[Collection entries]

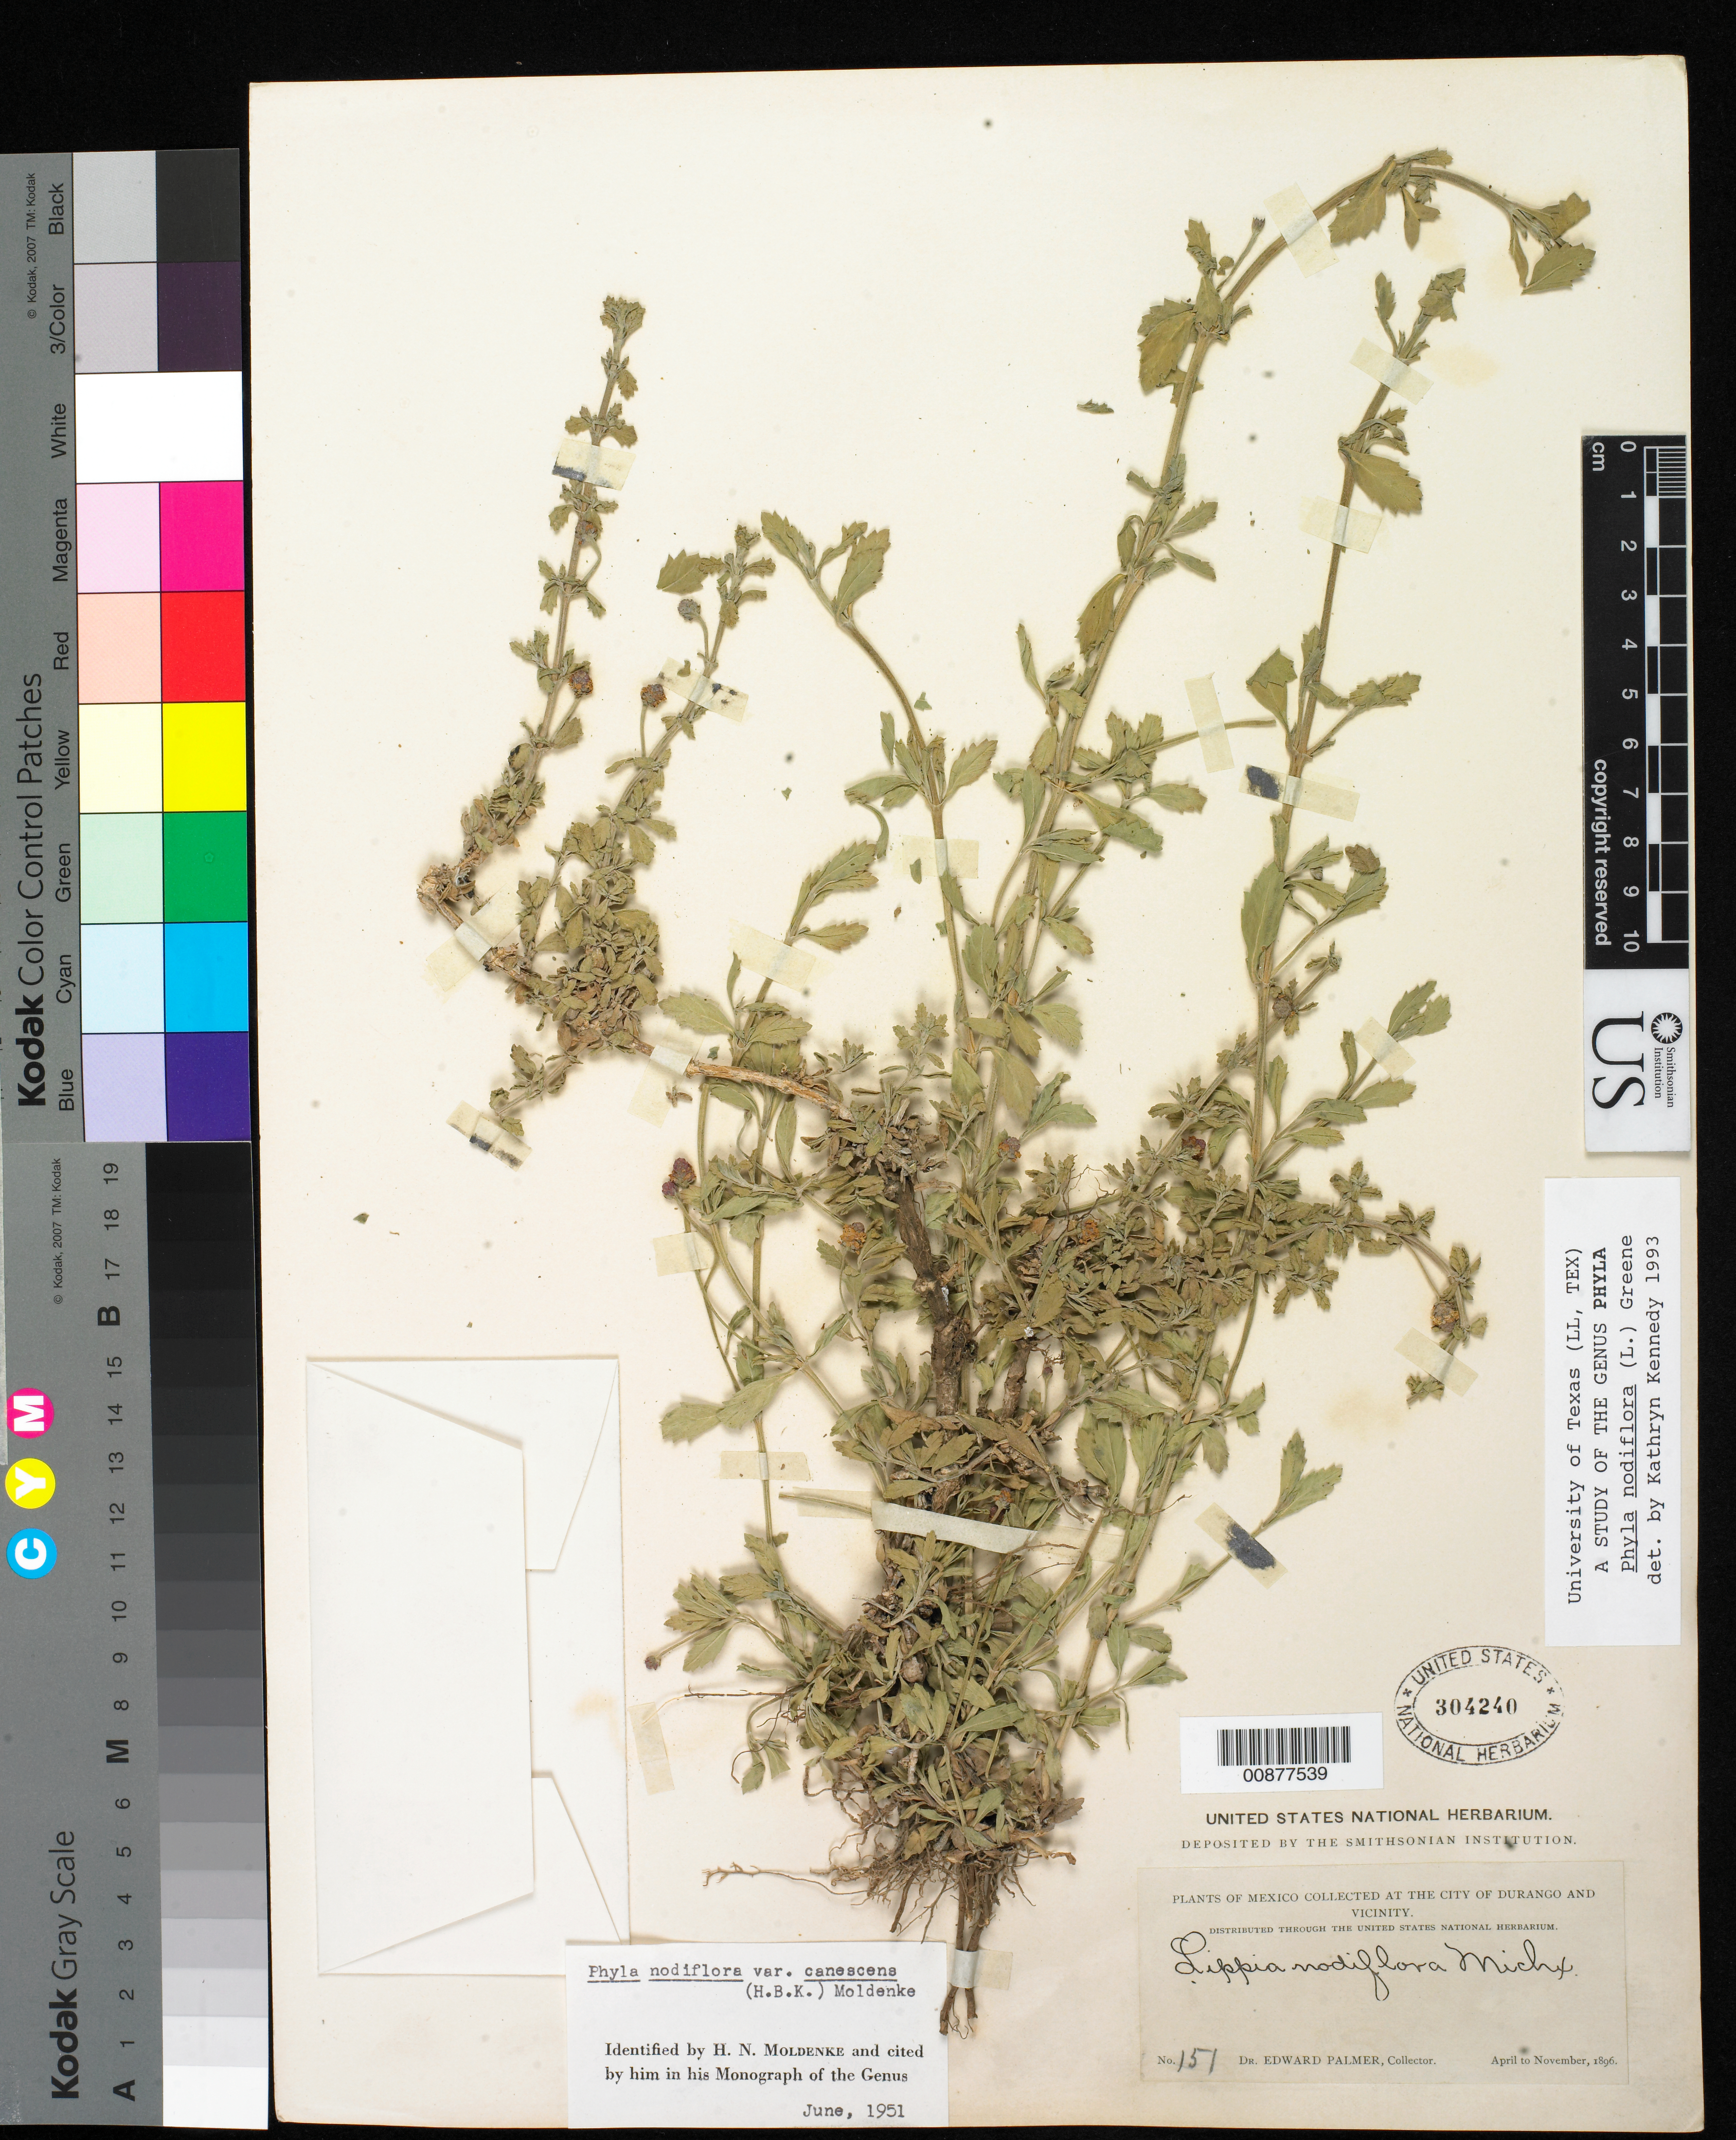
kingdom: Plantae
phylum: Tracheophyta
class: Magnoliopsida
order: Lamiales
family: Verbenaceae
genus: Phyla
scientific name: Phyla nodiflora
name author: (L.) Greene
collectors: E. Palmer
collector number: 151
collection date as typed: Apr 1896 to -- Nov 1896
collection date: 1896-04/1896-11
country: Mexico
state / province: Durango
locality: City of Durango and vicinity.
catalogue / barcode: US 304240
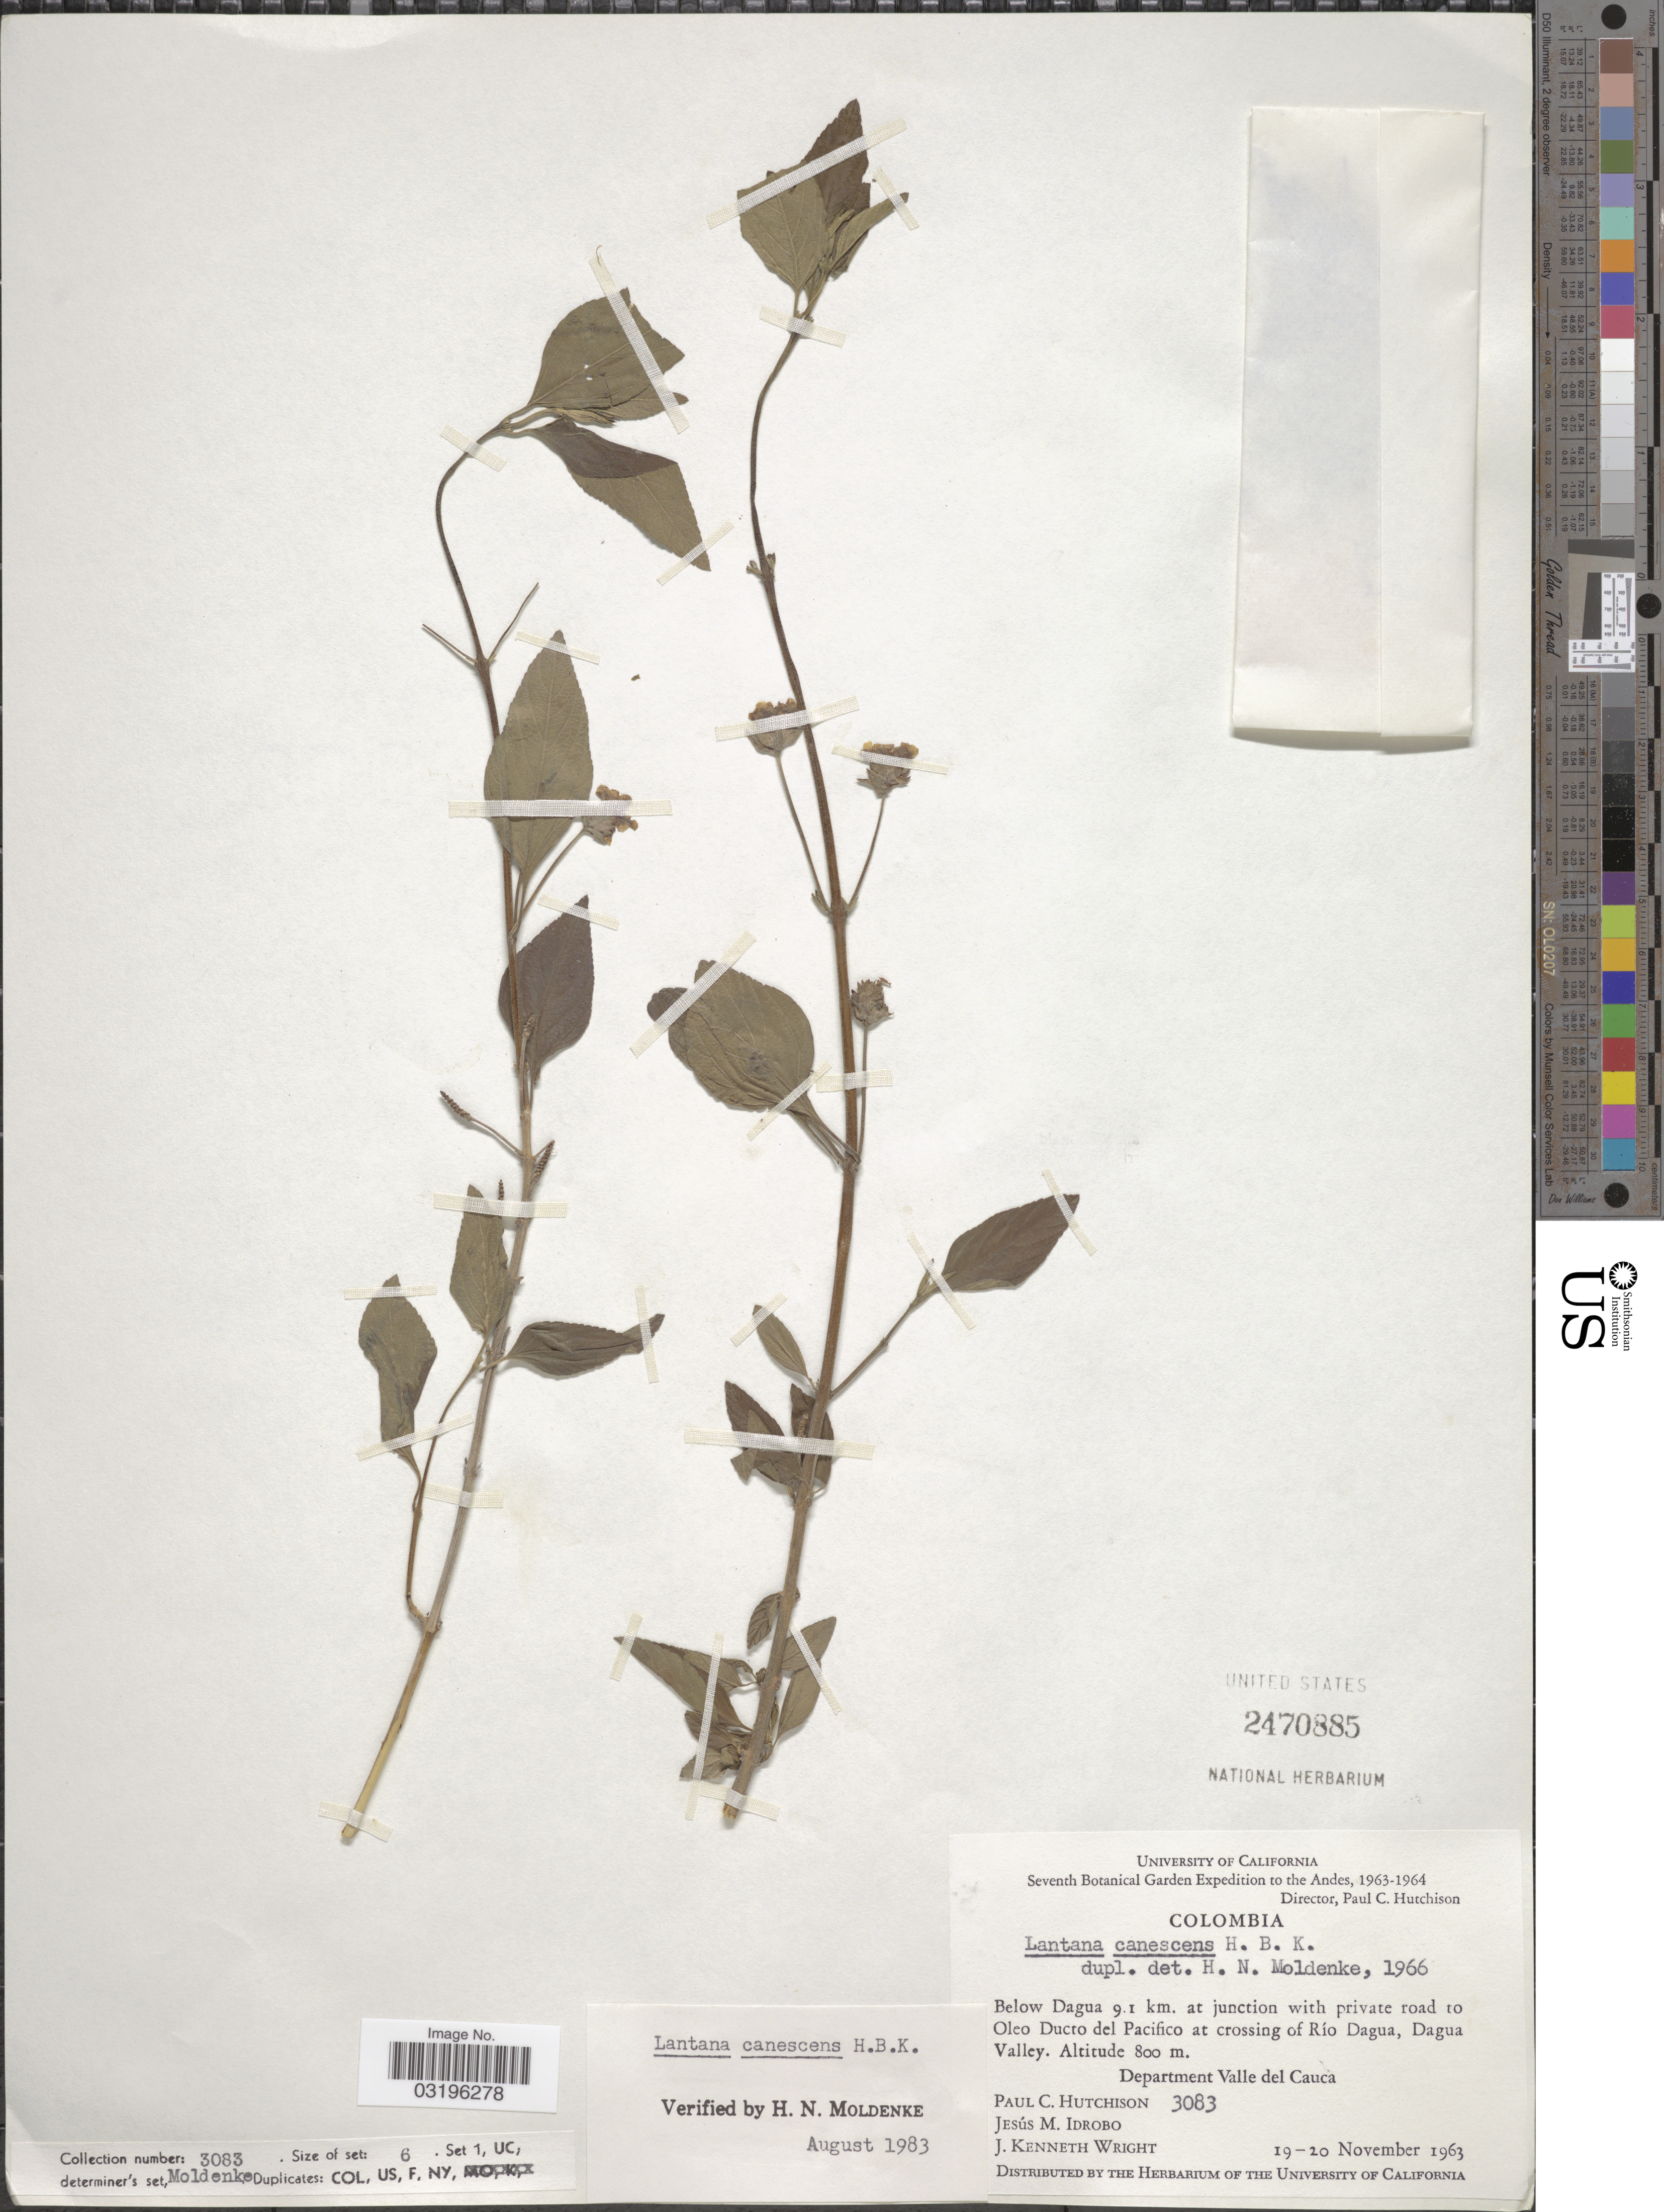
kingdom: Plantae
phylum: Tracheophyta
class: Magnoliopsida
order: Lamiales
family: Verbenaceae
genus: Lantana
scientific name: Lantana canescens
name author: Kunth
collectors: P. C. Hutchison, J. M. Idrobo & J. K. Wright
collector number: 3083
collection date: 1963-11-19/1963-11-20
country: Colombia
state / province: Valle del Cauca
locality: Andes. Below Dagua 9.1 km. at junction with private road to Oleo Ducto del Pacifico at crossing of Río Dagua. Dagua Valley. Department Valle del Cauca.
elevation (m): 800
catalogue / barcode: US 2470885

-- The request --
Please replace "locality" with "place" throughout all the items above, leaving everything else unchanged. Leave the pictures out of your answer.

-- The output --
kingdom: Plantae
phylum: Tracheophyta
class: Magnoliopsida
order: Lamiales
family: Verbenaceae
genus: Phyla
scientific name: Phyla nodiflora
name author: (L.) Greene
collectors: E. Palmer
collector number: 151
collection date as typed: Apr 1896 to -- Nov 1896
collection date: 1896-04/1896-11
country: Mexico
state / province: Durango
place: City of Durango and vicinity.
catalogue / barcode: US 304240
kingdom: Plantae
phylum: Tracheophyta
class: Magnoliopsida
order: Lamiales
family: Verbenaceae
genus: Lantana
scientific name: Lantana canescens
name author: Kunth
collectors: P. C. Hutchison, J. M. Idrobo & J. K. Wright
collector number: 3083
collection date: 1963-11-19/1963-11-20
country: Colombia
state / province: Valle del Cauca
place: Andes. Below Dagua 9.1 km. at junction with private road to Oleo Ducto del Pacifico at crossing of Río Dagua. Dagua Valley. Department Valle del Cauca.
elevation (m): 800
catalogue / barcode: US 2470885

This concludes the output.